> Text block
_ _ _ _ _

Also expected at the summit are Brazilian President Luiz Inacio Lula da Silva, Muammar Gaddafi of Libya, Egypt's Hosni Mubarak and Venezuela's Hugo Chavez.

Zimbabwean President Robert Mugabe of arrived on Saturday with an entourage of about 60. His human rights record has seen him barred from travelling to the European Union, except for international gatherings, since 2002.

Humanitarian groups warned last week that the summit could be a "waste of time", calling for the commitment of new resources to fight hunger.

"It's a tragedy that the world leaders are not going to attend the summit," said Daniel Berman of Medecins sans Frontieres.

A draft declaration already circulating ahead of the meeting is "just a rehash of old platitudes", said Francisco Sarmento, ActionAid's food rights coordinator.

Oxfam spokesman Frederic Moussea said: "Rich countries are failing to show enough interest and urgency.

"At the G8 in Italy this summer they pledged $US20 billion ($A21.7 billion) for agriculture over three years, so they believe they have done enough. They haven't - and the $US20 billion ($A21.7 billion) is a mirage," he said.

Even the Italian Catholic Church warned of a possible "flop" unless the summit produces concrete commitments.

The Italian bishops' newspaper Avvenire lamented that the draft final declaration makes no mention of the $US44 billion ($A47.7 billion) a year that FAO chief Jacques Diouf is seeking for agriculture in poor countries.

UN Secretary-General Ban Ki-moon will prod world leaders to step up the fight against global warming as well as hunger during his stop at the summit.

"Given the close inter-relationship between food security and climate change, the secretary-general will engage world leaders to advance both agendas together," a spokeswoman said last week.



To help create a sense of urgency ahead of the summit, Diouf undertook a 24-hour fast on Saturday.

Diouf spent Friday night at FAO headquarters, sleeping on a makeshift mattress of foam blocks, the UN agency said in a statement.

_ _ _ _ _

> Provided information
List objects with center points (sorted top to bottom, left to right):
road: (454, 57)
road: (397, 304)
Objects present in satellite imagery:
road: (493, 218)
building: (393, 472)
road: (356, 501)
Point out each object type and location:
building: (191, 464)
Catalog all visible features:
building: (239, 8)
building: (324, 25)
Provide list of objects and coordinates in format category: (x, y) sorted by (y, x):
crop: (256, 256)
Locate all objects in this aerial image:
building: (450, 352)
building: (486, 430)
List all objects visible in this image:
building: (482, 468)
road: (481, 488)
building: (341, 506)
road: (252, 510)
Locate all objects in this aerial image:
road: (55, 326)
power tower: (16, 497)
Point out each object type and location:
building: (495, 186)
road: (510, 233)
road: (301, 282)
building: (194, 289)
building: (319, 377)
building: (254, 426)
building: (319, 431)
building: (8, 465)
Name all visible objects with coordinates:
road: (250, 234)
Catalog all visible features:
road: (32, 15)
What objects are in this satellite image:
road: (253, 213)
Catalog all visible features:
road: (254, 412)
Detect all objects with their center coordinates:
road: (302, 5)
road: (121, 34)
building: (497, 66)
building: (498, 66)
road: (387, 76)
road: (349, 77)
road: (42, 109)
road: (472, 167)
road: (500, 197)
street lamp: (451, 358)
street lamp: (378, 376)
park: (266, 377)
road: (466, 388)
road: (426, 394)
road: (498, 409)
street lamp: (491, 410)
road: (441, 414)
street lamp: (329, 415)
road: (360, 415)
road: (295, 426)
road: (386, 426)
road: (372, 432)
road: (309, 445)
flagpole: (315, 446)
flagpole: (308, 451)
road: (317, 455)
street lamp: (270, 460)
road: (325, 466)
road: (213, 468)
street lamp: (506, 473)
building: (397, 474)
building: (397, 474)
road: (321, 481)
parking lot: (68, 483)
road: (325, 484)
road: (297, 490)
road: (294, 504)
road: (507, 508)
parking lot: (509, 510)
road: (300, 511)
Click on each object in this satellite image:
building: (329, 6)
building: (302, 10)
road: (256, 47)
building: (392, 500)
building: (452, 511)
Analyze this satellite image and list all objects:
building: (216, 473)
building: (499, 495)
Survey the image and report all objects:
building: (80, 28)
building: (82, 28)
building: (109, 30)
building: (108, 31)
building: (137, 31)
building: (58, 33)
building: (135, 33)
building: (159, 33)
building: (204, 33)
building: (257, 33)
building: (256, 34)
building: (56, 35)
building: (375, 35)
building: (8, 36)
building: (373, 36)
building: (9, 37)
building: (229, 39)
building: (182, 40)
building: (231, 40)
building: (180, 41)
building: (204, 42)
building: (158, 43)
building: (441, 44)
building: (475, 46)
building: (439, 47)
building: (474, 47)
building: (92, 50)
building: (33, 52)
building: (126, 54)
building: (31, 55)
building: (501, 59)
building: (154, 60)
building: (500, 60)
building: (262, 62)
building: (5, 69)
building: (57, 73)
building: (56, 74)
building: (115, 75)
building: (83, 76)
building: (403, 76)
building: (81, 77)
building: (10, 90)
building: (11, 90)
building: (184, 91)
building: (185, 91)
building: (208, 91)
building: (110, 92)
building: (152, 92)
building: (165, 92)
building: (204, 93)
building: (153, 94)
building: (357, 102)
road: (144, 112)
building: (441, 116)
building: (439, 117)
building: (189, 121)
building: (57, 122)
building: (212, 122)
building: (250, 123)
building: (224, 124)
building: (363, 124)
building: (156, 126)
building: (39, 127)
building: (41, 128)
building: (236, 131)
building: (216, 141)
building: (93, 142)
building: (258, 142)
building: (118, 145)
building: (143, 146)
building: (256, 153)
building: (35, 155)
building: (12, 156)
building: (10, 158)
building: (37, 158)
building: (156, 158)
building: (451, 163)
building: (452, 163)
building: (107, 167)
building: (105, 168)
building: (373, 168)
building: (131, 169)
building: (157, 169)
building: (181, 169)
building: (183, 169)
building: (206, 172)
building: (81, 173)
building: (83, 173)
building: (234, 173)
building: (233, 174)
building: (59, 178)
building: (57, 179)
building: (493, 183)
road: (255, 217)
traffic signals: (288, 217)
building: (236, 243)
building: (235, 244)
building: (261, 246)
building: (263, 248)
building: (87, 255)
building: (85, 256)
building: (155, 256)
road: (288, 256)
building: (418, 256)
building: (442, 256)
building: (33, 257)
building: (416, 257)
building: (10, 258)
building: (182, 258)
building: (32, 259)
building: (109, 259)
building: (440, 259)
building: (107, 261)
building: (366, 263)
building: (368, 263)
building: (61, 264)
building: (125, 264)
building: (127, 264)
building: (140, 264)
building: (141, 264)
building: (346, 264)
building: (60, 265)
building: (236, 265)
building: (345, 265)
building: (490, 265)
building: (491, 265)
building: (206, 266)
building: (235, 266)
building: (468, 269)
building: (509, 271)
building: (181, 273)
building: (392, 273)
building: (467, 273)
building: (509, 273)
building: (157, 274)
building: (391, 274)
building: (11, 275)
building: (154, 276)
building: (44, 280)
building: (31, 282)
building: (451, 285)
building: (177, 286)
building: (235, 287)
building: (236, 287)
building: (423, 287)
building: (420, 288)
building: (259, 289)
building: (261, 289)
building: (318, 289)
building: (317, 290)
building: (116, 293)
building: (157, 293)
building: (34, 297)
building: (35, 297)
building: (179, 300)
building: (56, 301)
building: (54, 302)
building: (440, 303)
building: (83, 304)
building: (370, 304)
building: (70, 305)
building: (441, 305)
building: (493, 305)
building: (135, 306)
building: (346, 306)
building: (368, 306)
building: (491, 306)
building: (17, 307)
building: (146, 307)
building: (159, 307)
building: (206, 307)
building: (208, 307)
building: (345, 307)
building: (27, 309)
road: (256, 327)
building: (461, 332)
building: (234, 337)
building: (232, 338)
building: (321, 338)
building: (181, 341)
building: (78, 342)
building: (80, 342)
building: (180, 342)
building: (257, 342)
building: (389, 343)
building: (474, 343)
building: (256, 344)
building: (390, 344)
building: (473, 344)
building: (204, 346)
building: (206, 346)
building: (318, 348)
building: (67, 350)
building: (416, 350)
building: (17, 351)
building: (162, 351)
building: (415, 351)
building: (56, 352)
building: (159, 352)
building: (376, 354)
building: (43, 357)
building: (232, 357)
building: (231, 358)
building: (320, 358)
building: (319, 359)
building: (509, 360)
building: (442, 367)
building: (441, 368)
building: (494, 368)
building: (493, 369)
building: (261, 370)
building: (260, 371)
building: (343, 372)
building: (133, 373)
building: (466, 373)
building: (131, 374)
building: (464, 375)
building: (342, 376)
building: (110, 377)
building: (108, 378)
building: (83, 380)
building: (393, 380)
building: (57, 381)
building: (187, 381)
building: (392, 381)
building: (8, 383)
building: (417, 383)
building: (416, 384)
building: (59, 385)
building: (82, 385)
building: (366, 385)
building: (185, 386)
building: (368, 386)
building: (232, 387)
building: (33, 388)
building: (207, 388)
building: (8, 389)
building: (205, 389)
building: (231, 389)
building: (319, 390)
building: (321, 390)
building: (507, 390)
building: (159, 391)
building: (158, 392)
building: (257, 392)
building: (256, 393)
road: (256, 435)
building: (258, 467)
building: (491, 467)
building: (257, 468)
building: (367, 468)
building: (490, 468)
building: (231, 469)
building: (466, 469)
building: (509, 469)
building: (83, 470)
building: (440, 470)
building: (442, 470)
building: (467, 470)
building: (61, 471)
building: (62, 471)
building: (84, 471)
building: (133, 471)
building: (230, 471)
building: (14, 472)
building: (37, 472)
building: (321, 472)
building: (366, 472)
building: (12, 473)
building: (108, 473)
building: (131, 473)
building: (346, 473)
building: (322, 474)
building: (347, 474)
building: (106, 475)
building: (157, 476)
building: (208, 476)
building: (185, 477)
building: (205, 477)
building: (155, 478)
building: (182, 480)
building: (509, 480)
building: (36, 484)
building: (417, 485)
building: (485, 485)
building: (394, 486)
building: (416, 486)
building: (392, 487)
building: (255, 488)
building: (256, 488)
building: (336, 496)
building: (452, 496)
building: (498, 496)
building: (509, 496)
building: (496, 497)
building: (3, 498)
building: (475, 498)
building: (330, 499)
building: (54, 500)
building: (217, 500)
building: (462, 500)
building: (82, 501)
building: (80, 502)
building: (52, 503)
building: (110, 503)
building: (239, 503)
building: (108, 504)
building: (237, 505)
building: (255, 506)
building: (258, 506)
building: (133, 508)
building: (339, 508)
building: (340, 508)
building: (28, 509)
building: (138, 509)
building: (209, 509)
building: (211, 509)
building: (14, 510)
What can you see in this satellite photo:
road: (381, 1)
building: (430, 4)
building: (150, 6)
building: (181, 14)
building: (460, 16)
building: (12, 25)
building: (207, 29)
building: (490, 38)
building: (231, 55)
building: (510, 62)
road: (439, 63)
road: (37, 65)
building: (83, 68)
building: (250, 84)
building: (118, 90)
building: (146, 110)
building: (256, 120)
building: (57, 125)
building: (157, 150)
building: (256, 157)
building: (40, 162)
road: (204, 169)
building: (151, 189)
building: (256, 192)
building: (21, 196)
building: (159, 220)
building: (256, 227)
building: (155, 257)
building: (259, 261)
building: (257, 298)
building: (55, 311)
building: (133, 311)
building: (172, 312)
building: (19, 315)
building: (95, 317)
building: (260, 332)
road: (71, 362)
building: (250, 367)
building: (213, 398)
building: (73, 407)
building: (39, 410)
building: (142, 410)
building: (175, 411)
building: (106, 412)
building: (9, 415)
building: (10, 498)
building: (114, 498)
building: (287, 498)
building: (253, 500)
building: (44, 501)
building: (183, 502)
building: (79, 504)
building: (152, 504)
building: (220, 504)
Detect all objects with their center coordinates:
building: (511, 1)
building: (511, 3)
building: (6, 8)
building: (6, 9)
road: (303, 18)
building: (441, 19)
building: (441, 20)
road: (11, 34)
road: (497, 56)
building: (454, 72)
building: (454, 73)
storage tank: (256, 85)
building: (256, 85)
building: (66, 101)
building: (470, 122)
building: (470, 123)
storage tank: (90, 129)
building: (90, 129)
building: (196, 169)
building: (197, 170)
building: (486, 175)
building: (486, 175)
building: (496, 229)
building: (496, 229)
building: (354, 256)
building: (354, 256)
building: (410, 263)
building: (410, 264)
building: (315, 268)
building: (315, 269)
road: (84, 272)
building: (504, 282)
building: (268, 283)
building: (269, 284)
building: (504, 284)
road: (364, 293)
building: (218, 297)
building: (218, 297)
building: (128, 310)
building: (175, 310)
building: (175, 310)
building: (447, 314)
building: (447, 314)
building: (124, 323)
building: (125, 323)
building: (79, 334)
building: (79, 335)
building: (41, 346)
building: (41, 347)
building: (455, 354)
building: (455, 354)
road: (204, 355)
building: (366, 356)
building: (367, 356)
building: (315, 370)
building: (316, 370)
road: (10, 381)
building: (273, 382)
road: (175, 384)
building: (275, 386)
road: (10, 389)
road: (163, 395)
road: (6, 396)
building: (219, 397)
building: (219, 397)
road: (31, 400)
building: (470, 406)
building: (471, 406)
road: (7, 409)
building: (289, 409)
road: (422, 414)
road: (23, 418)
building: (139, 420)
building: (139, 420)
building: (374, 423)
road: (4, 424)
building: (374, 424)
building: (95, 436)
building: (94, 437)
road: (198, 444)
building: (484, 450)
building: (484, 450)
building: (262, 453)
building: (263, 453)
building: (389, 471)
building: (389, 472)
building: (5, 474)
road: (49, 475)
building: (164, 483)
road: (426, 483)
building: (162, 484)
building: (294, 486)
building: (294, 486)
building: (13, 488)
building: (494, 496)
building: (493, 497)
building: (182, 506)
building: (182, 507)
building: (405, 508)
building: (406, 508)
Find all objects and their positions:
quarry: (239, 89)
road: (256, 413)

_ _ _ _ _

According to the food summit report, what did FAO chief Jacques Diouf undertake on Saturday to create a sense of urgency ahead of the summit?

> Problem solution
A 24-hour fast.